On 19 August 2013 15:04, Wookey wookey@wookware.org wrote:
Debconf13 (last week) considered the matter of bare-metal cross-toolchains in Debian. Ideally we would have one toolchain source package from which the existing linux native compilers, and cross-compilers are built, including bare-metal cross-compilers. There is already mechanism for adding patches for particular gcc builds, so so long as the patch set is manageable and trackable, this would be nice, and futureproof, as eventually the patch set should just evaporate as it gets upstreamed.

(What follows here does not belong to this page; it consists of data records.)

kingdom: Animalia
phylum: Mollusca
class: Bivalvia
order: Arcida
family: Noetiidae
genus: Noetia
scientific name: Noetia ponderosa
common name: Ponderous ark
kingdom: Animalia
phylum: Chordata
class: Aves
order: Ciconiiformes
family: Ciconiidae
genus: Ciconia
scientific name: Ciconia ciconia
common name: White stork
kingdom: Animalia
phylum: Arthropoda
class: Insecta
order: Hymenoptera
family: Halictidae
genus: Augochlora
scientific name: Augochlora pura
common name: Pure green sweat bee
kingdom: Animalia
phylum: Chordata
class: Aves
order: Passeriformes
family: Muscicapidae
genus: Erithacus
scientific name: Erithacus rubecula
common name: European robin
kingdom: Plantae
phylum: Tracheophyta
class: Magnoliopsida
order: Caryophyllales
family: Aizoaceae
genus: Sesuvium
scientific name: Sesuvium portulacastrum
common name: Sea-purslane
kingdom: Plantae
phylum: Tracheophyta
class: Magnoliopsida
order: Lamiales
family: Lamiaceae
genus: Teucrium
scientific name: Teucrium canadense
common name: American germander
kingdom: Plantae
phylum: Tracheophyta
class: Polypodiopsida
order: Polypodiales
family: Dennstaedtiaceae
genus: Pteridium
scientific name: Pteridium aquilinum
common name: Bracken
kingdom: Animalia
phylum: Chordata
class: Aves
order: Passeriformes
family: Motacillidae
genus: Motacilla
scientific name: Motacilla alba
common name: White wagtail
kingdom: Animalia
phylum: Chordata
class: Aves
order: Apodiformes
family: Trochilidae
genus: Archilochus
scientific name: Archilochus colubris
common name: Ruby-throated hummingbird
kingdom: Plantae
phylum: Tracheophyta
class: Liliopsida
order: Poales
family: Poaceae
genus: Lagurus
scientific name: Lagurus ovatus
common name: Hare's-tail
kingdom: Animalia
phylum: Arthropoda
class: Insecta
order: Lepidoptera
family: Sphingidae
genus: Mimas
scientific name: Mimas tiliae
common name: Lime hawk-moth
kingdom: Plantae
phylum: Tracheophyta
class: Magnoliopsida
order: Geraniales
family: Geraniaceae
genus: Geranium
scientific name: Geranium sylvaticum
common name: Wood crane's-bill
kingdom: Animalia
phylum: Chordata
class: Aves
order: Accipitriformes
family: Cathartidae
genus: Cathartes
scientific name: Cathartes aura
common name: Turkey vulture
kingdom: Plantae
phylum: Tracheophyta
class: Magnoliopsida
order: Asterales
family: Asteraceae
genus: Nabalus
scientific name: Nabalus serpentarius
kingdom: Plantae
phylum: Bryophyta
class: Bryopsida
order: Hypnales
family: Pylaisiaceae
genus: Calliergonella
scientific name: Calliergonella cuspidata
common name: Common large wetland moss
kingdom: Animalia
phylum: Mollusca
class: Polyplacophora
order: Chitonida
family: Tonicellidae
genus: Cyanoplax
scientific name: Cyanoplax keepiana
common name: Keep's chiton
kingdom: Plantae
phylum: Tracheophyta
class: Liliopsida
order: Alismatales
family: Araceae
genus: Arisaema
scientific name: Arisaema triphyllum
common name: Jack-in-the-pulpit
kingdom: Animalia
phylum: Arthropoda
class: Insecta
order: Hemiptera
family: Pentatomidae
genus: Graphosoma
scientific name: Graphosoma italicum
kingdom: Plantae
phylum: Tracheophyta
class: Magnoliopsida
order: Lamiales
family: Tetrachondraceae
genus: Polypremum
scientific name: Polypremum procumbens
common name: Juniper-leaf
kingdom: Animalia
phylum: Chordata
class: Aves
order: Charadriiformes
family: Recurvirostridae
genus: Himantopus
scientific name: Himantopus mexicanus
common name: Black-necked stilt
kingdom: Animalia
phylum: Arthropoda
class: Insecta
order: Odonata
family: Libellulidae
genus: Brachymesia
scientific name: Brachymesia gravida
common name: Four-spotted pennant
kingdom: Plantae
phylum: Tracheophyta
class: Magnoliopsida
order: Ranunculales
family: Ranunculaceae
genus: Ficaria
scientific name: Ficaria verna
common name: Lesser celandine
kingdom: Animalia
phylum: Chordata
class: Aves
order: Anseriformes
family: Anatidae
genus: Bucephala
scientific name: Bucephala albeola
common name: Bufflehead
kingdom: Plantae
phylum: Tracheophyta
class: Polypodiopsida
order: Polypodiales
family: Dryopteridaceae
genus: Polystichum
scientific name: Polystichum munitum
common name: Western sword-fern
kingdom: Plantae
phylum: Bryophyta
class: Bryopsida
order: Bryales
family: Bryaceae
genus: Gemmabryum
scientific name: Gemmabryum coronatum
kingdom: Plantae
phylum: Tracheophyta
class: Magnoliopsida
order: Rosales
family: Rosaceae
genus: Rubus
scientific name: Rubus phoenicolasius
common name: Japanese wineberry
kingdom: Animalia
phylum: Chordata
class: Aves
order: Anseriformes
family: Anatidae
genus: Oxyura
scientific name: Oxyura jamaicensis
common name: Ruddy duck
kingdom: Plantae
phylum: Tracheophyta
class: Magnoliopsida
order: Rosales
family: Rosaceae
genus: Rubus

The alternative it to simply repack the existing linaro cross-toolchain sources, but them we get to keep doing that for new releases, and we have gratuitous extra copies of gcc sources and corresponding differences between A* and M* toolchains/versions.
The linaro embedded toolchains (https://launchpad.net/gcc-arm-embedded/4.7/4.7-2013-q1-update) are good, and work, both for M0 and M3. But building nominally the same thing from upstream gcc gets something where M3 works but M0 doesn't.
OK - These aren't Linaro owned tools. They are produced by ARM. We link to them to make sure people can find the tools they need.
Can you expand (possibly in a separate thread) on "M3 works but M0 doesn't"? I'd expect the gcc-arm-embedded tools to support all M-profile cores out of the box.
Also they are gcc 4.7 based whilst Debian is moving to a 4.8 default.
If history is anything to go by there will be a 4.8 release of that toolchain sometime in Q4 2013.
We peered at checkouts from linaro and upstream and tried to work out what the linaro patch-set for this toolchain is, and exactly where it branched off upstream, but it was confusing with a lot of noise due to version skew around some actually relevant changes.
So, in order to work out if we can in fact build our bare-metal toolchains from the same sources as the existing toolchains we need to know what the actual patch-set you are maitaining looks like, and what is already upstreamed in which gcc branch/release and when the remaining patches will go upstream. Also what the 4.7 vs 4.8 status is. Knowing how this stuff is tracked might be even more useful over the longer term.
Is there such info online somewhere? If not please elaborate. A mechanism for keeping the (newly-formed) Debian cross-compiler team sufficiently in the loop is probably what's needed in the longer term, unless this is all just about to get upstreamed anyway and the issue will soon become moot...?
The Linaro branch for 4.8 is in the main SVN repository for GCC: svn://gcc.gnu.org/branches/linaro/gcc-4_8-branch
And we use svn merge to keep track of merge data.
We work by getting patches accepted into trunk and then backporting them - so every substantive patch is a backport from trunk. There are some patches in the Linaro branch which are not also in trunk - but these all relate to release stuff - and so don't make any difference to the code generation.
Personally, even if you end up just using the Debian patchset by default (which will not be a terrible starting point), you should take a look at the way the GCC ARM Embedded toolchain configures multilib for bare-metal. These are a good starting point for choosing a set of multilibs to build.